~THEN~
Hari ini akan dilangsungkan pesta pernikahan kakak perempuan Melody yang bernama Symphony dengan seorang laki-laki bernama Aries. Meski acaranya sudah di-handle oleh wedding planner terkemuka, tetapi Melody tetaplah menjadi orang paling sibuk dalam acara ini. Bahkan dia rela mengambil cuti tahunannya demi bisa mendampingi Symphony mengurus segala keperluan pernikahan.
Pagi ini Melody sudah terlihat manis dengan kebaya tutu warna putih dibalut rok selutut motif batik dari Bugis.

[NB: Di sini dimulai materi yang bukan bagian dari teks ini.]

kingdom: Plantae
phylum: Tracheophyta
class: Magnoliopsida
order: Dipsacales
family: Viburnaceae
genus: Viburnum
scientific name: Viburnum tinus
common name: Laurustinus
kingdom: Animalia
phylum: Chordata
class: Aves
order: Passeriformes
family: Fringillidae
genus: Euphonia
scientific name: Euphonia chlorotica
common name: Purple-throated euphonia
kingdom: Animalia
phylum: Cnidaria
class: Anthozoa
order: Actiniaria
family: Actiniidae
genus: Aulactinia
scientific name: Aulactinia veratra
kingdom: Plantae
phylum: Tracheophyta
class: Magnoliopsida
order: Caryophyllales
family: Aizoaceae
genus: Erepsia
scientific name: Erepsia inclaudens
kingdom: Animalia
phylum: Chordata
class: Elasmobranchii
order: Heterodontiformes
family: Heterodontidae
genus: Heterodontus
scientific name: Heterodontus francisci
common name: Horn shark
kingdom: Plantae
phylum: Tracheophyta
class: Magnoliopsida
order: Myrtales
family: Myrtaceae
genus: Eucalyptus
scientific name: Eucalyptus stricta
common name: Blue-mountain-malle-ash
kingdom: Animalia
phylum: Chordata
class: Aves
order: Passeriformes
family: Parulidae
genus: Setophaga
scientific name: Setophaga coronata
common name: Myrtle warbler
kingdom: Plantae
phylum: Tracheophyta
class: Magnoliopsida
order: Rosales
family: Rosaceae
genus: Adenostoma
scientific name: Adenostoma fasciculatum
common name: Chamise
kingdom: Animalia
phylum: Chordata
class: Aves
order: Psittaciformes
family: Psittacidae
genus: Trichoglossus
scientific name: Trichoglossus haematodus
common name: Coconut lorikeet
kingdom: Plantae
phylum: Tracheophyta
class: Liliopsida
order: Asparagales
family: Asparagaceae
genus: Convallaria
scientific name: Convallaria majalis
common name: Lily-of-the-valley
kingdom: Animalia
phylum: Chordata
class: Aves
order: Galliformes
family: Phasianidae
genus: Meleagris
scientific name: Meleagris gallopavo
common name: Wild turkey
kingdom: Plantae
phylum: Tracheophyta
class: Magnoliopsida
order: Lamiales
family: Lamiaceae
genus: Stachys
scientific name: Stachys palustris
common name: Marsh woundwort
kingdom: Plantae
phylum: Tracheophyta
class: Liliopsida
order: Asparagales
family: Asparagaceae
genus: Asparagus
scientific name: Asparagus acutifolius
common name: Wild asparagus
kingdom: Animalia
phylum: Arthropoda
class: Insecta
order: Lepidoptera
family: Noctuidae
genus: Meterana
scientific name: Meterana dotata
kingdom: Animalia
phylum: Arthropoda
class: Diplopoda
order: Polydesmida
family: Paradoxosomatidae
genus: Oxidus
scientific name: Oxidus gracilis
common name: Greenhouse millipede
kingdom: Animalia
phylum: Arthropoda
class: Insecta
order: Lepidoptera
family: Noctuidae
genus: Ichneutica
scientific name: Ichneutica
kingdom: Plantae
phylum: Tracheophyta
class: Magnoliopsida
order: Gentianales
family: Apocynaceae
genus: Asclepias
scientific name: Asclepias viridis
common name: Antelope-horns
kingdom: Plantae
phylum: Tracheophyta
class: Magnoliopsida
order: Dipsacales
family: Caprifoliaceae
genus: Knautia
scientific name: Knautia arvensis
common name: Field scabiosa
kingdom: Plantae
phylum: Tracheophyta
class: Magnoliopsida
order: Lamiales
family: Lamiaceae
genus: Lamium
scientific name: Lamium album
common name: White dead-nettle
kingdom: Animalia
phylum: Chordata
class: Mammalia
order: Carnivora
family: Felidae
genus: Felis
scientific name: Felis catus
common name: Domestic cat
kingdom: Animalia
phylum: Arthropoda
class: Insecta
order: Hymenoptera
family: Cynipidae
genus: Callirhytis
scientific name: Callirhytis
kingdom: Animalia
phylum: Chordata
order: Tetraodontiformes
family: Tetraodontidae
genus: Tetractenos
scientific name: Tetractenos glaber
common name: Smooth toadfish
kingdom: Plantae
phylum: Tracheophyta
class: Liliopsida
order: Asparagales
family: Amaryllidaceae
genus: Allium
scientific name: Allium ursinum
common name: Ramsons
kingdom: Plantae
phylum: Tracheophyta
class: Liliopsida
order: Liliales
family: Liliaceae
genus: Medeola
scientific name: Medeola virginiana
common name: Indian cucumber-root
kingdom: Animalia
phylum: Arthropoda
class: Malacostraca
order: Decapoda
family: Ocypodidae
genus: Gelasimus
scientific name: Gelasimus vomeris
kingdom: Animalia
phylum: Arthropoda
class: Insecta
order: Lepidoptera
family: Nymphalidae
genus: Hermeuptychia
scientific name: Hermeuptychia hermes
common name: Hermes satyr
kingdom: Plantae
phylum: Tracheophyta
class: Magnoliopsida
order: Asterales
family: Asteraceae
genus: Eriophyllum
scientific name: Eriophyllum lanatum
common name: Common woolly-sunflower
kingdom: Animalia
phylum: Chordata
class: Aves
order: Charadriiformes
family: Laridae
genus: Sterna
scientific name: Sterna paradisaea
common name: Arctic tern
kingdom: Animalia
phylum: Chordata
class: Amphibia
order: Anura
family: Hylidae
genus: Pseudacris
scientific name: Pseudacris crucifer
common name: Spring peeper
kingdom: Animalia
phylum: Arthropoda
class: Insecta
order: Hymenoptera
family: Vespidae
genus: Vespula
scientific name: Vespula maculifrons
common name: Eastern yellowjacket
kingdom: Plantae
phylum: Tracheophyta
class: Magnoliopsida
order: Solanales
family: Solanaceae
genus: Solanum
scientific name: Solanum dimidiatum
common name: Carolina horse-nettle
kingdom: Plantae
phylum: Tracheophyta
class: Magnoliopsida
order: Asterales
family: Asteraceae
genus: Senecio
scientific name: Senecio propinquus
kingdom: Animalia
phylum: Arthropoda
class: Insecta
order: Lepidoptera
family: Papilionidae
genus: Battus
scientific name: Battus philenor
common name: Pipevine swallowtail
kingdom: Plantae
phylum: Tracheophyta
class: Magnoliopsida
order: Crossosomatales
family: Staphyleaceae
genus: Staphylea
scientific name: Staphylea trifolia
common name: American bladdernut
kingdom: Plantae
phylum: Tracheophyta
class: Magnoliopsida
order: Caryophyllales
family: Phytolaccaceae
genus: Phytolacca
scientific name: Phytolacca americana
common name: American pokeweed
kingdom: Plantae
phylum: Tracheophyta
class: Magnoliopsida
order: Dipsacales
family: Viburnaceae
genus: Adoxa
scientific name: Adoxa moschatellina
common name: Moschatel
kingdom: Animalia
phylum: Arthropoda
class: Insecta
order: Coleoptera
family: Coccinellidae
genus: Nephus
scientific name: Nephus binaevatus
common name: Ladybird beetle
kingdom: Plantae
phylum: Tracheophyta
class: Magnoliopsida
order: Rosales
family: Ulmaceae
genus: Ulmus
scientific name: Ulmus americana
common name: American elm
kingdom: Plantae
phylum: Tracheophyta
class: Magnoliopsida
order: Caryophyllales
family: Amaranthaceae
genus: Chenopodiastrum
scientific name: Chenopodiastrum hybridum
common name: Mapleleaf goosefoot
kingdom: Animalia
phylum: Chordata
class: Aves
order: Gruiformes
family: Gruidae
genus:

Warna kebaya Melody juga senada dengan warna pakaian seluruh keluarga inti dan mempelai wanita. Rambut Melody tidak disanggul, hanya ditata rapi oleh penata rambut profesional, dibentuk semanis mungkin supaya senada dengan model pakaian yang ia pilih di hari spesial Symphony.
“Pacar kamu nggak diundang, Mel?” tanya Symphony saat keduanya sedang berada di kamar Melody, menunggu tiba saatnya waktu akad.
“Nggak,” jawab Melody.
“Kenapa? Kakak juga pengen kenal.”
“Nanti aja kalau udah waktunya pasti aku kenalin.”
“Sekarang waktu yang tepat. Sekalian juga kenalin sama Bang Luthfi.”
“Enggak ach...Yang ada malah langsung disuruh nikah sama Bang Luthfi.”
“Kalau udah cocok, nunggu apa lagi?”
Melody hanya mencibir menjawab pertanyaan kakaknya.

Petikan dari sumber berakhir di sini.